- **What needs to be done**
Please extract each line in the records below that contains the string "schleife".

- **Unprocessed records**
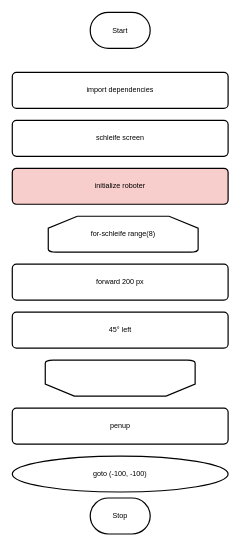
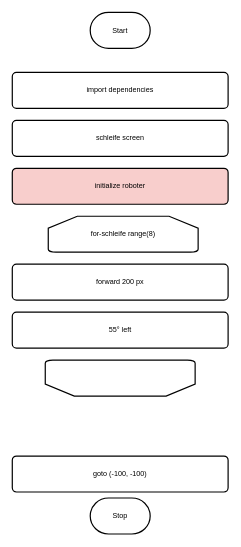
  <mxCell id="0" />
  <mxCell id="1" parent="0" />
  <mxCell id="2" value="import dependencies" style="rounded=1;whiteSpace=wrap;html=1;absoluteArcSize=1;arcSize=14;strokeWidth=2;" vertex="1" parent="1"><mxGeometry x="20" y="120" width="360" height="60" as="geometry" /></mxCell>
  <mxCell id="3" value="Start" style="strokeWidth=2;html=1;shape=mxgraph.flowchart.terminator;whiteSpace=wrap;" vertex="1" parent="1"><mxGeometry x="150" y="20" width="100" height="60" as="geometry" /></mxCell>
  <mxCell id="4" value="schleife screen" style="rounded=1;whiteSpace=wrap;html=1;absoluteArcSize=1;arcSize=14;strokeWidth=2;" vertex="1" parent="1"><mxGeometry x="20" y="200" width="360" height="60" as="geometry" /></mxCell>
  <mxCell id="5" value="initialize roboter" style="rounded=1;whiteSpace=wrap;html=1;absoluteArcSize=1;arcSize=14;strokeWidth=2;fillColor=#f8cecc;" vertex="1" parent="1"><mxGeometry x="20" y="280" width="360" height="60" as="geometry" /></mxCell>
  <mxCell id="6" value="for-schleife range(8)" style="strokeWidth=2;html=1;shape=mxgraph.flowchart.loop_limit;whiteSpace=wrap;" vertex="1" parent="1"><mxGeometry x="80" y="360" width="250" height="60" as="geometry" /></mxCell>
  <mxCell id="7" value="forward 200 px" style="rounded=1;whiteSpace=wrap;html=1;absoluteArcSize=1;arcSize=14;strokeWidth=2;" vertex="1" parent="1"><mxGeometry x="20" y="440" width="360" height="60" as="geometry" /></mxCell>
- <mxCell id="8" value="45° left" style="rounded=1;whiteSpace=wrap;html=1;absoluteArcSize=1;arcSize=14;strokeWidth=2;" vertex="1" parent="1"><mxGeometry x="20" y="520" width="360" height="60" as="geometry" /></mxCell>
+ <mxCell id="8" value="55° left" style="rounded=1;whiteSpace=wrap;html=1;absoluteArcSize=1;arcSize=14;strokeWidth=2;" vertex="1" parent="1"><mxGeometry x="20" y="520" width="360" height="60" as="geometry" /></mxCell>
  <mxCell id="9" value="" style="strokeWidth=2;html=1;shape=mxgraph.flowchart.loop_limit;whiteSpace=wrap;rotation=-180;" vertex="1" parent="1"><mxGeometry x="75" y="600" width="250" height="60" as="geometry" /></mxCell>
- <mxCell id="10" value="penup" style="rounded=1;whiteSpace=wrap;html=1;absoluteArcSize=1;arcSize=14;strokeWidth=2;" vertex="1" parent="1"><mxGeometry x="20" y="680" width="360" height="60" as="geometry" /></mxCell>
- <mxCell id="11" value="goto (-100, -100)" style="ellipse;whiteSpace=wrap;html=1;absoluteArcSize=1;arcSize=14;strokeWidth=2;" vertex="1" parent="1"><mxGeometry x="20" y="760" width="360" height="60" as="geometry" /></mxCell>
+ <mxCell id="11" value="goto (-100, -100)" style="rounded=1;whiteSpace=wrap;html=1;absoluteArcSize=1;arcSize=14;strokeWidth=2;" vertex="1" parent="1"><mxGeometry x="20" y="760" width="360" height="60" as="geometry" /></mxCell>
  <mxCell id="12" value="Stop" style="strokeWidth=2;html=1;shape=mxgraph.flowchart.terminator;whiteSpace=wrap;" vertex="1" parent="1"><mxGeometry x="150" y="830" width="100" height="60" as="geometry" /></mxCell>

- **Response to this task**
  <mxCell id="4" value="schleife screen" style="rounded=1;whiteSpace=wrap;html=1;absoluteArcSize=1;arcSize=14;strokeWidth=2;" vertex="1" parent="1"><mxGeometry x="20" y="200" width="360" height="60" as="geometry" /></mxCell>
  <mxCell id="6" value="for-schleife range(8)" style="strokeWidth=2;html=1;shape=mxgraph.flowchart.loop_limit;whiteSpace=wrap;" vertex="1" parent="1"><mxGeometry x="80" y="360" width="250" height="60" as="geometry" /></mxCell>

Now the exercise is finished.